"Wonder Wheel" NYFF bust or a pleasant surprise?

With "Last Flag Flying" all but gone from the Oscar race, hey don't blame me I liked it and gushed about it to director Richard Linklater when I interviewed him, NYFF is about to head into what might possibly be the make it or break it week of the fest, with the screening of Woody Allen's "Wonder Wheel."  People so desperately want it to hit the bullseye and become the winner it has the potential to be. Not many have seen it, but the buzz for Kate Winslet's performance has been deafening. In this industry it's actually quite easy to build up buzz for it to only whimper off into oblivion once the film or performance is actually seen, that's why I remained cautiously optimistic about Woody's 48th feature film when I went to a morning screening of it the other day. 

Yes, he's made 48 movies, I'd say around 2/3 of them are, at the very least, good. His batting average has softened up a bit the last 17 years or so, but he's still found a way to give us "Blue Jasmine," "Midnight in Paris," "Match Point," "Vicki Cristina Barcelona," and, yes, even his highly underrated Joaquin Phoenix/Emma Stone flick "Irrational Man," in which the Woodman gave a damn near-autobiographical contemplation on his fear of death. The slight, delicate "Wonder Wheel" does belong in that upper-tier group, but with reservations.

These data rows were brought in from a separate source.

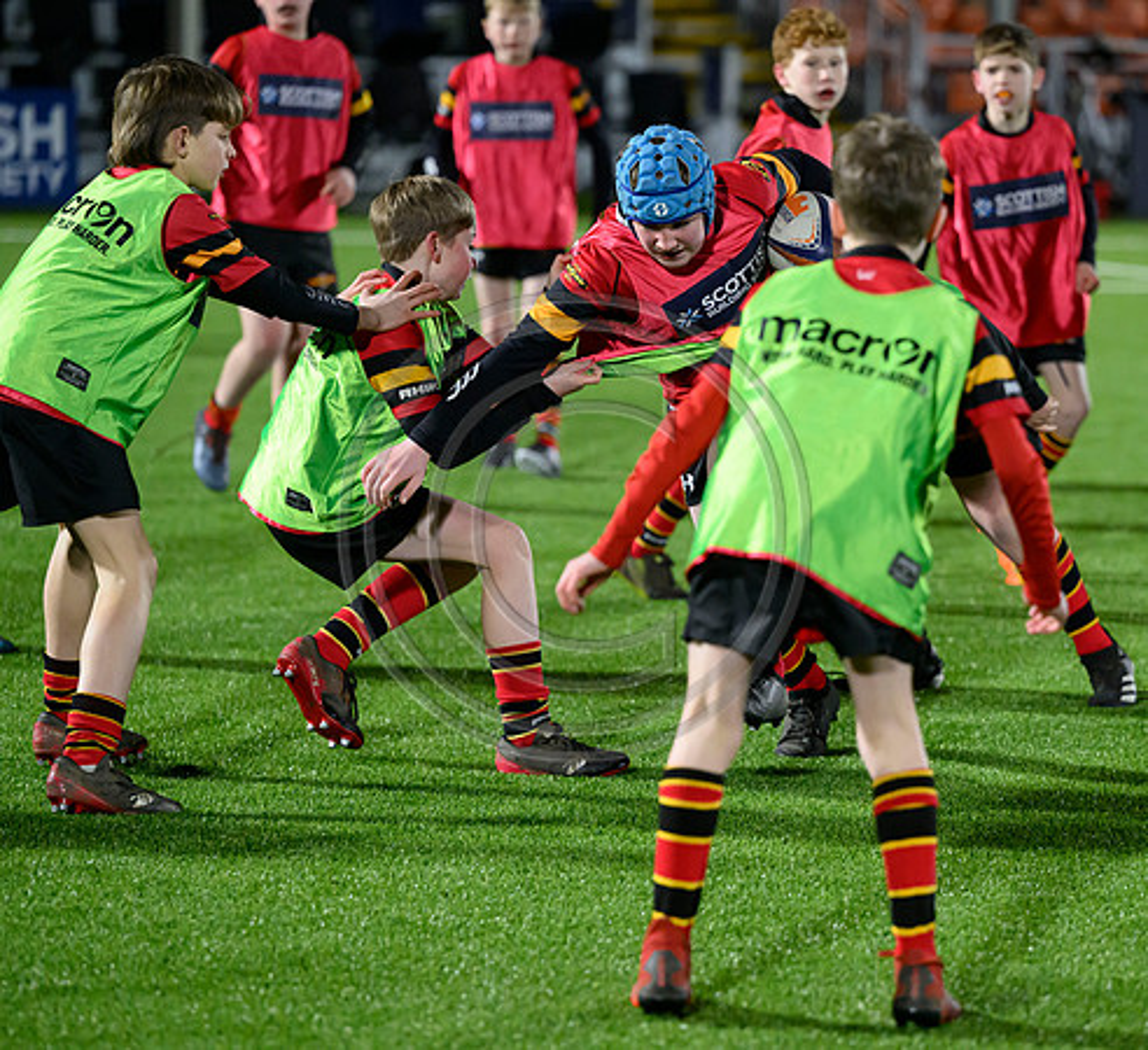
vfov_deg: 9.8
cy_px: 525
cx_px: 787
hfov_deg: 10.7
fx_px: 6124
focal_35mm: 170
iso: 6400
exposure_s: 1/1600
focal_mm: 140
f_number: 3.2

It is slated to screen for the guild today in L.A. and NYC and again for the press on October 13th in those same cities. 

The film is set in the Coney Island of Woody's youth, as Kate Winslet plays a 1950’s housewife who cheats on her carousel-operator husband (Jim Belushi) with a lifeguard, played by Justin Timberlake. Enter the stepdaughter (Juno Temple) who visits daddy for the summer and, you guessed it, also falls for the lifeguard. The film is a blend of comedy and heavy drama, but it doesn't necessarily resemble Allen's 2013 triumph "Blue Jasmine," in which a Xanax-popping Cate Blanchett's version of A Streetcar Named Desire's Blanche DuBois set the screen on fire, Cate won the Oscar. Kate will probably not.

Make no mistake, "Wonder Wheel" is solid Allen, it speeds through its plot in the same way "Bullets Over Broadway" did, mixing gangsters, comedians, clueless thespians to make a whole that feels like it could have only been made by the 81-year-old-filmmaker. And don't miss an incredibly emotional sequence where Winslet's character lets it rip for a fair amount of minutes. Clips from this scene alone could be replayed over and over by Amazon in promotional bits and land Winslet her eighth Oscar nomination.

For the time being, it seems to be part of a select few films remaining to be fully screened this year that has a shot at awards. The others are Paul Thomas Anderson's "Phantom Thread," Steven Spielberg's " The Post," Ridley Scott's "All the Money in the World" and Rian Johnson's "Star Wars: The Last Jedi," which I hear is a breathtaking spectacle. 

Embargoes have prevented me from speaking more about the film, but more will be written when it lifts on the 13th.